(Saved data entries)
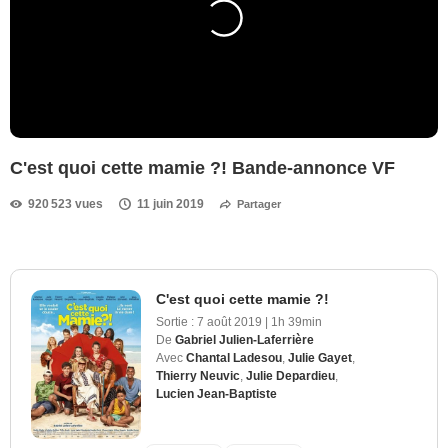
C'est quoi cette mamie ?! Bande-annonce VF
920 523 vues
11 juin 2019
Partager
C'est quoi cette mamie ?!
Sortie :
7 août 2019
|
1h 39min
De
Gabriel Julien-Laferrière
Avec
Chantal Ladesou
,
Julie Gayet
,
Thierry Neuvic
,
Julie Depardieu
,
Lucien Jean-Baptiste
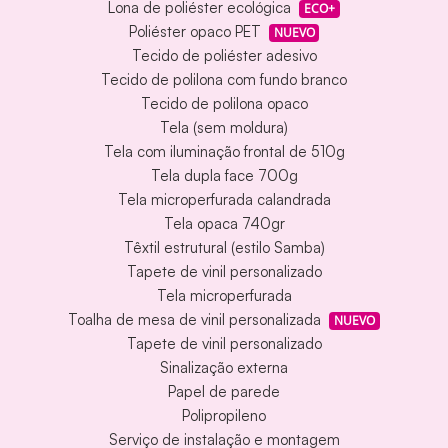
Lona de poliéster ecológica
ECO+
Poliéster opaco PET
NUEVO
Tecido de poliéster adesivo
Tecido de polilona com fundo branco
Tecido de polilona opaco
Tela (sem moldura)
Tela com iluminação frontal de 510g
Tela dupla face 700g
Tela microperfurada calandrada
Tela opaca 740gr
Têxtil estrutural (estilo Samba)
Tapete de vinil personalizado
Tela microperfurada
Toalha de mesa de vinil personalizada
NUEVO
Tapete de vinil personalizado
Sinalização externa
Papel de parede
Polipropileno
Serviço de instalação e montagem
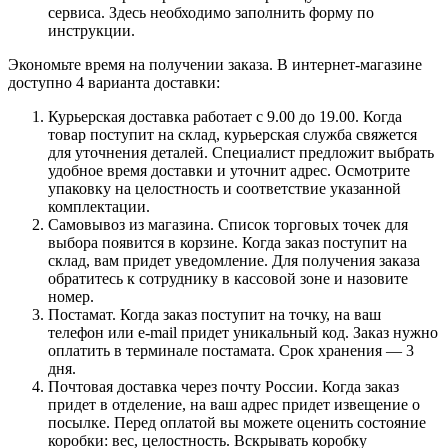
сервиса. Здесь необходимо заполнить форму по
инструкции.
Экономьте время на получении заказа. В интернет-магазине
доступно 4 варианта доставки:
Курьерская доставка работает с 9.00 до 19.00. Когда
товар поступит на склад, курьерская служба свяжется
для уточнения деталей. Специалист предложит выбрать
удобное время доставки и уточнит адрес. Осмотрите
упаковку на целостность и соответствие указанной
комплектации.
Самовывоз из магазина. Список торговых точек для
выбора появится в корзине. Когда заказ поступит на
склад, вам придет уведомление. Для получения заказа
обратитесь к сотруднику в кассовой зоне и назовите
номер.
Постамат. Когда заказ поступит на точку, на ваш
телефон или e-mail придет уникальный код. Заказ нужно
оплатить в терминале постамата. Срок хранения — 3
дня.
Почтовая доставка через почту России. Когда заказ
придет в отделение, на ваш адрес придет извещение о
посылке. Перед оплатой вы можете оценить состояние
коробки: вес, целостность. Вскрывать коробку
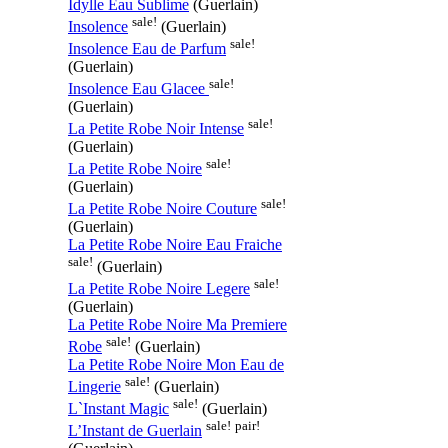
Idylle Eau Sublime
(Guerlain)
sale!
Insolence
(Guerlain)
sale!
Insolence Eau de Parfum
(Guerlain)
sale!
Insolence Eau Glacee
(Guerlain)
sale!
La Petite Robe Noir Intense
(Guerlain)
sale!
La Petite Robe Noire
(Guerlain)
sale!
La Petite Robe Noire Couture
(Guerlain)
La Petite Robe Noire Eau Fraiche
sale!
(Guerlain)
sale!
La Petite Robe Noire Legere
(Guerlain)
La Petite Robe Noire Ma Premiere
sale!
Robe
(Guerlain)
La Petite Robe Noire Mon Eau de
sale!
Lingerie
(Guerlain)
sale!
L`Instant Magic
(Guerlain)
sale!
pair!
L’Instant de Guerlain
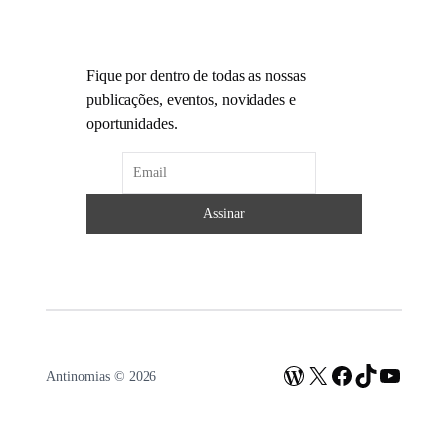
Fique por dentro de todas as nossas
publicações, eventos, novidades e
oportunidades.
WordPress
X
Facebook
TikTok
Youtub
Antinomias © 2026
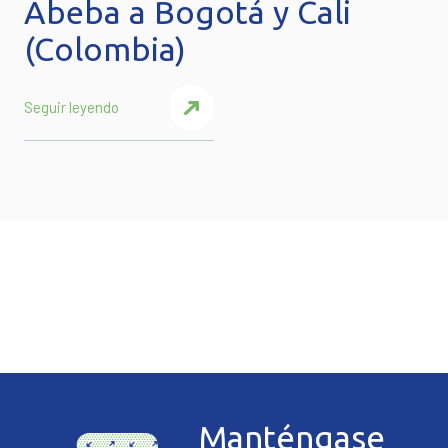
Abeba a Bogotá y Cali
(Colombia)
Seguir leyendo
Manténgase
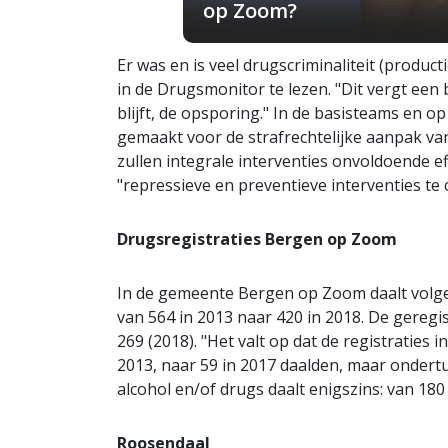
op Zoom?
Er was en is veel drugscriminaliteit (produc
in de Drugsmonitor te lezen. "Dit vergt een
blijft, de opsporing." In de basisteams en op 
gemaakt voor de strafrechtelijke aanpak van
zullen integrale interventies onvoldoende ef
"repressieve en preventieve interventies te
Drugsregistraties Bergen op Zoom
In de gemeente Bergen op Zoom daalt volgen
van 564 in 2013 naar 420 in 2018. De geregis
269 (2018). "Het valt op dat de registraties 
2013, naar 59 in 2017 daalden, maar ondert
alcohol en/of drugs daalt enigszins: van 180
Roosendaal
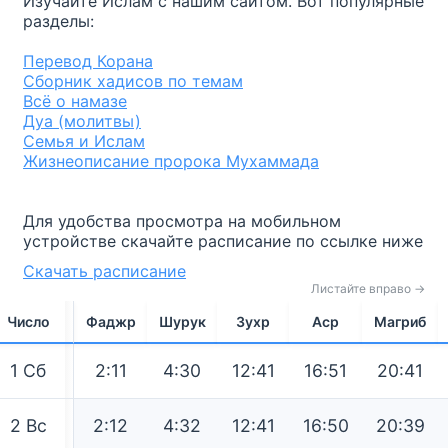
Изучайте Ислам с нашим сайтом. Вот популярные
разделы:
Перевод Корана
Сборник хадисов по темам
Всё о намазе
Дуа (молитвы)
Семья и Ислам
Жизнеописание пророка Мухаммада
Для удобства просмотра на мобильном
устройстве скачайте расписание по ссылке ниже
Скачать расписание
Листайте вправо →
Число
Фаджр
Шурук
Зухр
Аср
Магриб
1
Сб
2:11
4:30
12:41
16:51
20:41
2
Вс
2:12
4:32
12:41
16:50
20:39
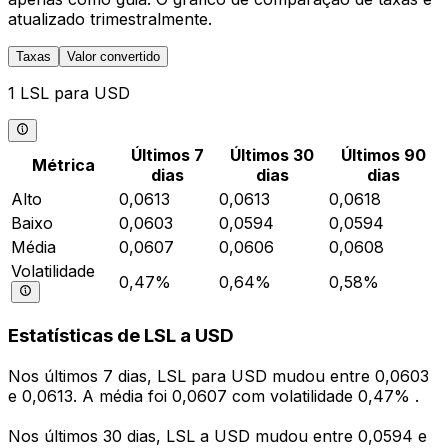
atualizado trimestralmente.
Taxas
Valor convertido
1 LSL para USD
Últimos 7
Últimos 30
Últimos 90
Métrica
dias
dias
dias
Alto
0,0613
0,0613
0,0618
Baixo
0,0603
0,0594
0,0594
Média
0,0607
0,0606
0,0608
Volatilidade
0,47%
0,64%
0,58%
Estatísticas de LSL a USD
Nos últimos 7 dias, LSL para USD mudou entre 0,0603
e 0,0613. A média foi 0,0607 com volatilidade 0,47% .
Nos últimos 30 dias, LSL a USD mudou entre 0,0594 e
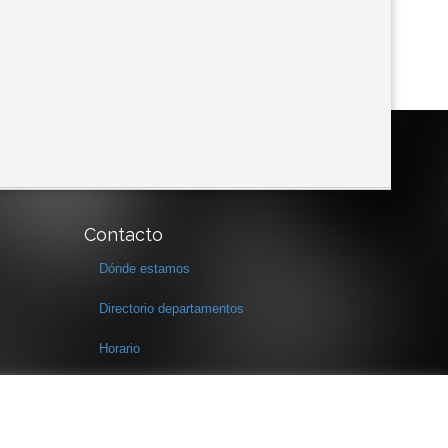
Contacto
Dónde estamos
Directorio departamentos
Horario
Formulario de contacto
* * *
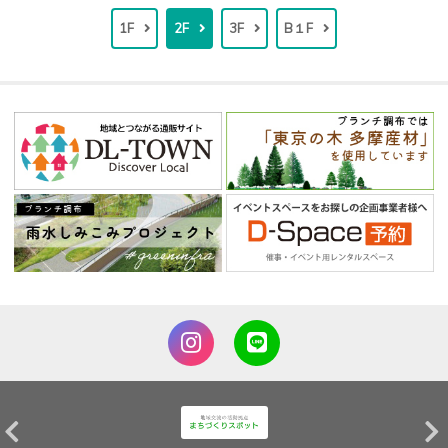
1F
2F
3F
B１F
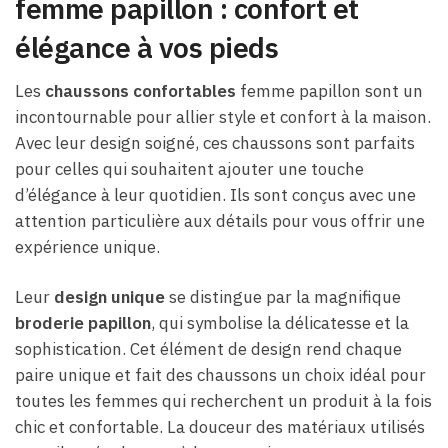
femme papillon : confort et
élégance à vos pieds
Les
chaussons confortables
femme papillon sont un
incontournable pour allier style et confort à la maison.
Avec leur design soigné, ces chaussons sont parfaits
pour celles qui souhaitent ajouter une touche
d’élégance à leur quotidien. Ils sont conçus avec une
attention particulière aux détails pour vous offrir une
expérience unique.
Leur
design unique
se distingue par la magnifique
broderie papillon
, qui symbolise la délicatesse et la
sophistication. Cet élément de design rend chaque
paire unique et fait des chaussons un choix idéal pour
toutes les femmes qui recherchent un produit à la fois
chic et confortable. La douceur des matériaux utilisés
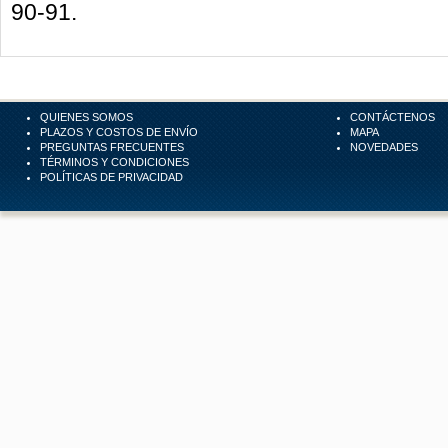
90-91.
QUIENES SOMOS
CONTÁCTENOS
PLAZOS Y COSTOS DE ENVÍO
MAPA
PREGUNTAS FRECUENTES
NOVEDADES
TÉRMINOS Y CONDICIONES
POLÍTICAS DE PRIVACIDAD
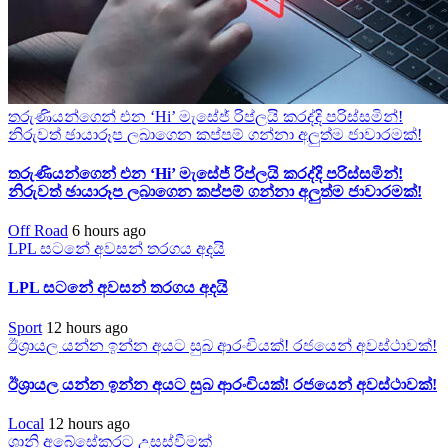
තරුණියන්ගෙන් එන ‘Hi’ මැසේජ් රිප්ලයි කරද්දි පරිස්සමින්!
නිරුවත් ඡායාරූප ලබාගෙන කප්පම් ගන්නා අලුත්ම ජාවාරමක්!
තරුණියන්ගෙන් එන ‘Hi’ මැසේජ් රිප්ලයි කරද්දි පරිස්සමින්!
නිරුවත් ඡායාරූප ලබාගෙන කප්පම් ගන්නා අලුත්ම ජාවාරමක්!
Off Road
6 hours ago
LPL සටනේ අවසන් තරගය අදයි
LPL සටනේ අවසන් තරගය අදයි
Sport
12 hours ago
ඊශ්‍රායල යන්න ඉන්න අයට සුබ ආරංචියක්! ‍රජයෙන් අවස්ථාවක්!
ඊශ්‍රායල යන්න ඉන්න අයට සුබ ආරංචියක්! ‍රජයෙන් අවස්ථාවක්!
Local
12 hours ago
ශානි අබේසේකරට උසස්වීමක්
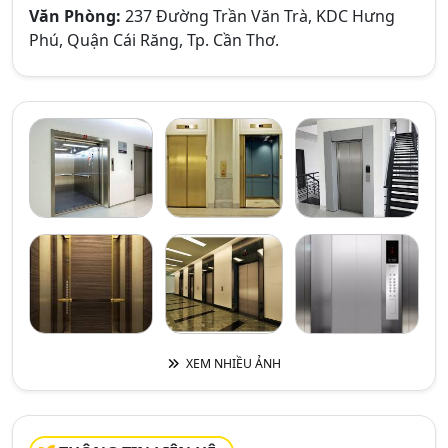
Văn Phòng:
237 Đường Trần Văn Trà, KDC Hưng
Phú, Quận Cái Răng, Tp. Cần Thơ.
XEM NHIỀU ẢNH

WORK TO COMPLETE: In the records above, find the line with "C'est quoi cette mamie ?! Bande-annonce VF" and the line with "удобное время доставки"; please transcribe exactly those two lines and all lines between them, omitting any picture.

EXPECTED ANSWER:
C'est quoi cette mamie ?! Bande-annonce VF
920 523 vues
11 juin 2019
Partager
C'est quoi cette mamie ?!
Sortie :
7 août 2019
|
1h 39min
De
Gabriel Julien-Laferrière
Avec
Chantal Ladesou
,
Julie Gayet
,
Thierry Neuvic
,
Julie Depardieu
,
Lucien Jean-Baptiste
Lona de poliéster ecológica
ECO+
Poliéster opaco PET
NUEVO
Tecido de poliéster adesivo
Tecido de polilona com fundo branco
Tecido de polilona opaco
Tela (sem moldura)
Tela com iluminação frontal de 510g
Tela dupla face 700g
Tela microperfurada calandrada
Tela opaca 740gr
Têxtil estrutural (estilo Samba)
Tapete de vinil personalizado
Tela microperfurada
Toalha de mesa de vinil personalizada
NUEVO
Tapete de vinil personalizado
Sinalização externa
Papel de parede
Polipropileno
Serviço de instalação e montagem
сервиса. Здесь необходимо заполнить форму по
инструкции.
Экономьте время на получении заказа. В интернет-магазине
доступно 4 варианта доставки:
Курьерская доставка работает с 9.00 до 19.00. Когда
товар поступит на склад, курьерская служба свяжется
для уточнения деталей. Специалист предложит выбрать
удобное время доставки и уточнит адрес. Осмотрите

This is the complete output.